Pero, sobre todo, hay algo claro: la conexión entre Sadam y Al-Qaeda no se puede ni debe limitar al 11-S, ni a antes, ni a después. Es algo tenue pero sostenido. De ahí el temor de que pudiera dar pie a una colaboración más mortífera si cabe. Por otro lado, la lucha contra el terrorismo no sólo pasa por eliminar o detener a los terroristas, sino también por erradicar los factores que contribuyen al auge del terrorismo y no cabe duda de que Sadam Hussein era uno de esos factores. De momento se han acabado los pagos, por ejemplo, a las familias de los terroristas suicidas palestinos, pagos que no eran tanto una compensación como un incentivo para los atentados. Además, se ha puesto fin al suelo iraquí como santuario oficial de grupos como Ansar Al Islam. Y, desde luego, se ha quitado el principal obstáculo para un cambio en las condiciones políticas y económicas de toda la zona. No es casual que sólo tras la guerra de Irak haya cobrado auge la Iniciativa por el Amplio Oriente Medio y Norte de África, con una agenda de reformas liberalizadoras cuyo último propósito es robar al terrorismo su gran caldo de cultivo que es el mundo árabe.

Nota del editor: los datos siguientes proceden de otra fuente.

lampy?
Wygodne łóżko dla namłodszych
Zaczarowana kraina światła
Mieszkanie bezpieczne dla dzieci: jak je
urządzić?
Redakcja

Sadam no era ningún santo y que no estuviera implicado de manera probada en los ataques del 11-S no le exime de toda su trayectoria de apoyo al terrorismo. Ni impide pensar que pudiera haber llegado a algún tipo de acuerdo con Ben Laden en el futuro, toda vez que cada vez era más ambicioso, vengativo, pero también temeroso del poder militar americano. Era la posibilidad de que en el algún punto del futuro cercano se cruzaran las dos curvas de peligro del Irak de Sadam, armas de destrucción masiva y grupos terroristas, lo que estaba en el cálculo de la intervención para su derrocamiento. Sadam era un obstáculo para la guerra contra el terrorismo y su derrota una victoria para las democracias.